My heart goes out to you.  
Rob


----------



## broitblat (Nov 16, 2006)

Rob,

I know cortisone has worked wonders for some folks so I hope it turns out that way for you.


----------



## martyb (Nov 16, 2006)

I'm lucky in the fact that I've learned the signals I get just before I'd tweak that disk.  You know that slap you get when accidentally shocked?  I feel that and I immediately stand up straight.  Heck of a signal huh!
Combining that with other adaptations in my life, and I've been without a "lockup" for probably 3 years now.  But that doesn't mean I move the best every day!  I'm careful about what chairs I sit in for long periods.  Just started a new position and work from home while I'm not traveling and the 10 y.o. chair just wasn't cutting it.  So, a new ergo on the way.

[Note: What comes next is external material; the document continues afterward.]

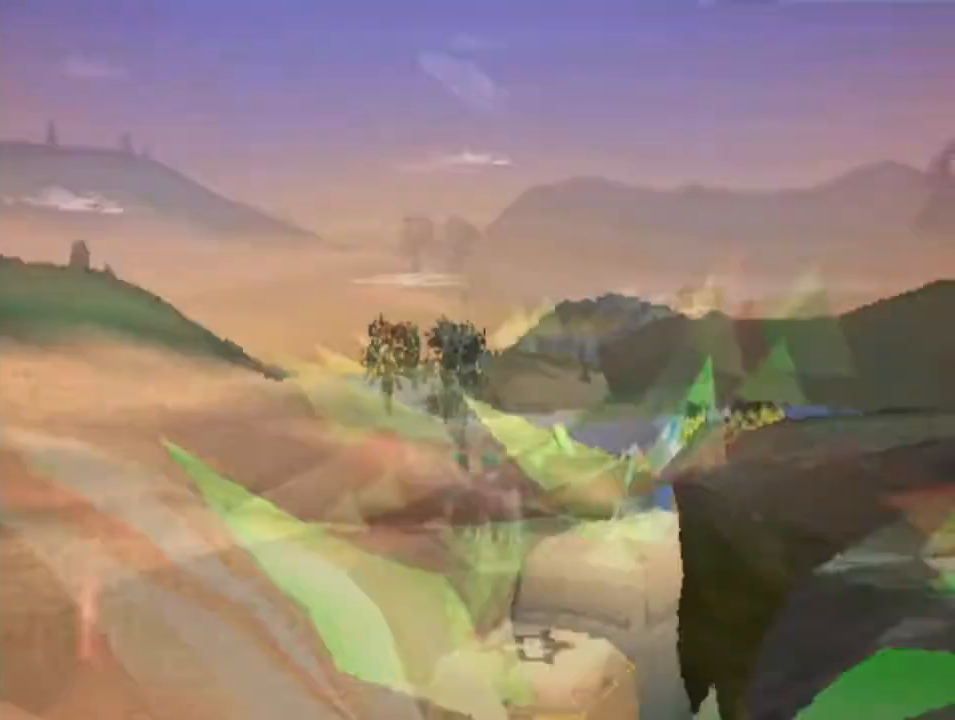
{"buttons": ["R2"], "left_stick": "center", "events": [[100, "left_stick", "down"], [400, "left_stick", "center"]]}
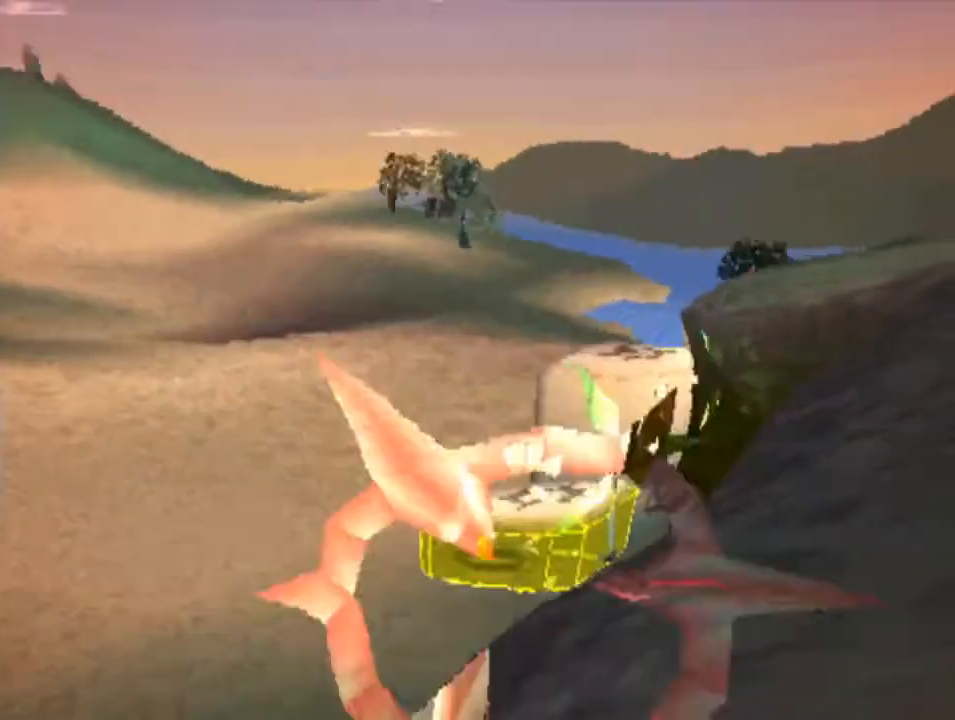
{"buttons": ["R2"], "left_stick": "center", "events": [[200, "left_stick", "up"], [333, "left_stick", "center"], [400, "CROSS", "down"], [500, "CROSS", "up"]]}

And I watch what I wear for footwear while woodworking.  It's not the safest, but I turn in a pair or Crocs.  They provide just the right cushion for me while standing, but if you watched me, you'd still say I fidgit.

I see a new "fraternity" starting up here!  The Brotherhood of the Cranky-Back Penturners!  You only need a note from your doctor to join!! []


----------



## martyb (Nov 16, 2006)

And I mean no offense to the wonderful women in the group.  You're just as welcome to bring the Dr's note and join.


----------



## TBone (Nov 16, 2006)

Good luck Rob, hope it helps.  Generally people don't realize how they use their back muscles and the muscles around your ribs until they hurt.  Get better soon


----------



## bob393 (Nov 16, 2006)

You have mine! 
Feel better soon.

PS: I hear that stuff really works, hurts like hell but really works!


----------



## pete00 (Nov 16, 2006)

Rob

I vote for replacement if you have a choice and doctor thinks its good idea why ?
Actually i have had BOTH my sholder replaced, the shots didnt work for me.
BUT im glad i replaced them, no more pain and i can move my arms.

Now i have strong young shoulders and old rest of me....[][]

young and old pete


----------



## BigRob777 (Nov 16, 2006)

Pete,
I don't actually know why my Dr. doesn't want me to have a replacement.  She says that my disc isn't bad enough for it.  I should probably lose about 130 pounds.  That would be my best bet.  I'd still be about 250 pounds then.  That would be nice, if I could do it.  I just lack the discipline.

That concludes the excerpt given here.